Un brutto giorno passammo davanti alla fessura. Lei si fermò. Mi guardò negli occhi, seria seria. Mi fece quasi paura, non l’avevo mai vista così seria. Poi mi disse: “Non prendertela. È stata una bella cosa, quella che c’è stata fra noi, ma ora non ti amo più. Non so nemmeno se potremo restare amici, perché penso di amare un altro.”
Io caddi dalle nuvole, schiantandomi come un angelo cacciato dal Paradiso. No! Non poteva essere vero! Cosa era successo? Avevo detto qualcosa che non andava? L’avevo trattata male?
Per quanto rovistassi nella memoria, non riuscivo a trovare un episodio, dico uno, che potesse giustificare quella decisione improvvisa.
Così se ne andò, lasciandomi solo senza nemmeno un bacio d’addio. Almeno avessi saputo che quello che ci eravamo dati mezz’ora prima sarebbe stato l’ultimo bacio, non avrei mai staccato le mie labbra dalle sue, sarei vissuto soltanto del suo respiro fino alla fine del tempo.

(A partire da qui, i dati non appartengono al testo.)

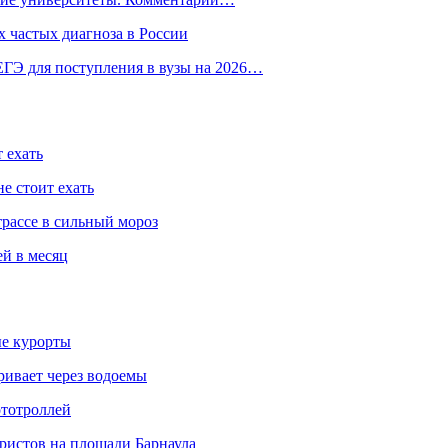
 частых диагноза в России
ГЭ для поступления в вузы на 2026…
 ехать
е стоит ехать
трассе в сильный мороз
ей в месяц
ые курорты
ривает через водоемы
ототроллей
ристов на площади Барнаула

Me ne andai come un sacco inutile e vuoto, mentre le membra mi parevano di piombo, lasciando alle spalle un pezzo di me stesso.
Ancora una volta non riuscii a guardare nella fessura.
Scoprii in seguito che la gente perdeva un sacco di cose nella fessura: perdeva occasioni, perdeva qualcuno, perdeva se stessa. Anch’io ogni tanto vi perdevo qualcosa. Ma non osai mai guardarvi dentro per scoprirne il segreto, perché ormai mi faceva paura. Portai spesso anche mia moglie in quella stradina, ma non le dissi mai nulla. Non so se mi avrebbe capito, ed inoltre non volevo darle un pensiero.
Oggi ho compiuto ottant’anni, ma li ho passati da solo. Ho perduto un sacco di cose, anche se probabilmente ne ho guadagnate altrettante. Ma forse, a ben ripensarci, è impossibile perdere davvero qualcosa.
Sono entrato in una gelateria, e per festeggiare mi sono preso un enorme cono gelato con quattro gusti diversi. Poi le mie gambe mi hanno portato verso quella stradina. Non avevo più paura; questa volta deciso a risolvere il mistero, togliermi quel peso che mi ero trascinato per tutta la vita.
La fessura c’era ancora. Una comunissima crepa in mezzo all’asfalto, che attraversava il marciapiede come un piccolo fulmine grigio. Mi chinai a terra, perché volevo guardare meglio.
In quella me ne resi conto. Sì, qualcosa davvero avevo perduto. Avevo perduto gli occhiali.
Non riuscii a vedere molto bene, ma scoprii che ormai non me ne importava più.
Ero raggiante, senza saperne il perché. Raccolsi un sasso, poi lo lanciai, colpendo in pieno un lampione. Per fortuna il vigile era voltato dall’altra parte.
Mi uscì dal cuore una risata, la risata sgangherata di un anziano sdentato, risata che assomigliava stranamente a quella di un vecchio ubriacone.
Poco più in là vidi una simpatica vecchietta che aspettava l’autobus.
Aveva i capelli dritti dritti e gli occhi azzurri e grandi, un po’ annacquati. Le sussurrai qualcosa in un orecchio, poi la baciai sulla bocca con passione.
Ci allontanammo, mano nella mano come due quindicenni, fino a confonderci col tramonto.